Modulation of epithelial cell polarity by bacterial pathogens

Abstract

Epithelial cells constitute a physical barrier that aids in protecting the host from microbial pathogens. Polarized epithelial cells contain distinct apical and basolateral membrane domains separated by intercellular junctions, including tight junctions (TJs), which contribute to the maintenance of apical-basal polarity. Polarity complexes also contribute to the establishment of TJ formation. Several pathogens perturb epithelial TJ barrier function and structure in addition to causing a loss of apical-basal polarity. Here, we review the impact of pathogenic bacteria on the disruption of cell-cell junctions and epithelial polarity.

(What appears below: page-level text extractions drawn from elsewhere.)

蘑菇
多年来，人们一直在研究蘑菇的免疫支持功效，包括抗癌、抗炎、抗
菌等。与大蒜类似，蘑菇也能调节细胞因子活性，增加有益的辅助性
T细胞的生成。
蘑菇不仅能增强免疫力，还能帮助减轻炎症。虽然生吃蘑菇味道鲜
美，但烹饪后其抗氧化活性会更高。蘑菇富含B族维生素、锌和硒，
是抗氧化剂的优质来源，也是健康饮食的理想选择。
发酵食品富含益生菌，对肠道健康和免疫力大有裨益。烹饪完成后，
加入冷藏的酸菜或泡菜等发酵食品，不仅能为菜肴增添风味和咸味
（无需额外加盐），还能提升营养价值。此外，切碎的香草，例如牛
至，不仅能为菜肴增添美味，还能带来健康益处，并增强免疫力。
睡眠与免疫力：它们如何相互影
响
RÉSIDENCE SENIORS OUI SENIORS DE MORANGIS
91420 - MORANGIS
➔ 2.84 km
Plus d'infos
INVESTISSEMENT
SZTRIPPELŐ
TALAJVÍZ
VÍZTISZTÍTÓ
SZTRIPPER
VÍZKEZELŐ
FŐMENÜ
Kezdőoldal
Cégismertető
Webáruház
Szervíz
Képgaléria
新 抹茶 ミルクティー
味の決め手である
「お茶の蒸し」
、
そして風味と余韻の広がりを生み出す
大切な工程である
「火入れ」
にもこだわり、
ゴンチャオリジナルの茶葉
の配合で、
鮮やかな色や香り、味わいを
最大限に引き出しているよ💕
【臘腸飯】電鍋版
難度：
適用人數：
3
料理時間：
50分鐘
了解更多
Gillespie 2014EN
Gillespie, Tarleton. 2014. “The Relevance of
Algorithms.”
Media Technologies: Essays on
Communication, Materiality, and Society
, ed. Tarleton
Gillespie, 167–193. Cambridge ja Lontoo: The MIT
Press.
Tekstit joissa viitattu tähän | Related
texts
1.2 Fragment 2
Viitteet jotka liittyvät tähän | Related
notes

Keywords: EPEC; apical-basal polarity; enteropathogenic Escherichia coli; tight junctions.

Figure 1

EPEC induces formation of aberrant TJ strands in the lateral membrane. Freeze–fracture images of control uninfected T84 cells immuno-gold labelled for claudin-1 and occludin (A and C, respectively). The apical (AP) and the basolateral (BL) membrane domains of EPEC-infected T84 cells show few (arrows) and ectopic (arrowheads) TJ strands along the lateral membrane, as indicated in the immuno-gold label for claudin-1 and occludin (B and D, respectively). This image was reproduced from Ref. 23 with the express written permission of the publisher.

Figure 2

Model demonstrating the potential effect of pathogens on apical–basal polarity. A monolayer of epithelial cells forms a barrier separating the internal contents of the body from the external environment. The membranes of polarized epithelial cells have differing protein and lipid compositions. The apical membrane faces the lumen, and the basolateral domain is in contact with the underlying basement membrane. (A) The apical polarity complexes Crb and Par localize to TJs, while Scrib/Lgl/Dl resides below the TJ along the lateral membrane. (B) EPEC, through a T3SS, injects bacterial effectors (EspF, Map, EspG, Tir, etc.) into host cells. The effectors redistribute TJ proteins (ZO-1, claudin-1, and occludin), interact with and recruit the IF proteins (CK-8/18) to the pedestal formation, modulate the activity of Par polarity proteins (aPKC and CDC42), and redistribute basolateral proteins (β1-integrin and Na⁺/K⁺ ATPase) to the apical domain. All of these events result in a loss of both barrier function and apical–basal polarity. (C) Y. pseudotuberculosis redistributes ZO-1 and occludin from the TJ region and β1-integrin from the basolateral membrane, leading to disrupted barrier function. (D) H. pylori disrupts the organization of apical junctions via the interaction of CagA with ZO-1, JAM, and E-cadherin, causing their recruitment to the apical membrane. CagA binds to PAR1b, PKC, and PRK2, perturbing cell polarity, as demonstrated by the redistribution of the apical protein gp135 to the basolateral compartment. (E) P. aeruginosa increases the activation of PI3K and the generation of membrane PIP3-rich structures, which accumulate F-actin, RAC1, basolateral constituents (β1-integrin, β-catenin, and nectin), and Par polarity proteins (PAR3/PAR6/PKC). The altered composition of the apical membrane suggests that P. aeruginosa inverts epithelial cell polarity. (F) N. meningitidis forms bacterial aggregates in the apical domain of endothelial cells, which leads to an “ectopic early junction–like domain” enriched in F-actin, Par proteins (PAR3 and PAR6), adherens junction proteins (VE-cadherin, β-catenin, and p-120), as well as TJ proteins (ZO-1, ZO-2, and claudin-5). N. meningitidis perturbs cell–cell junctions through the formation of gaps through the lateral membrane of infected cells.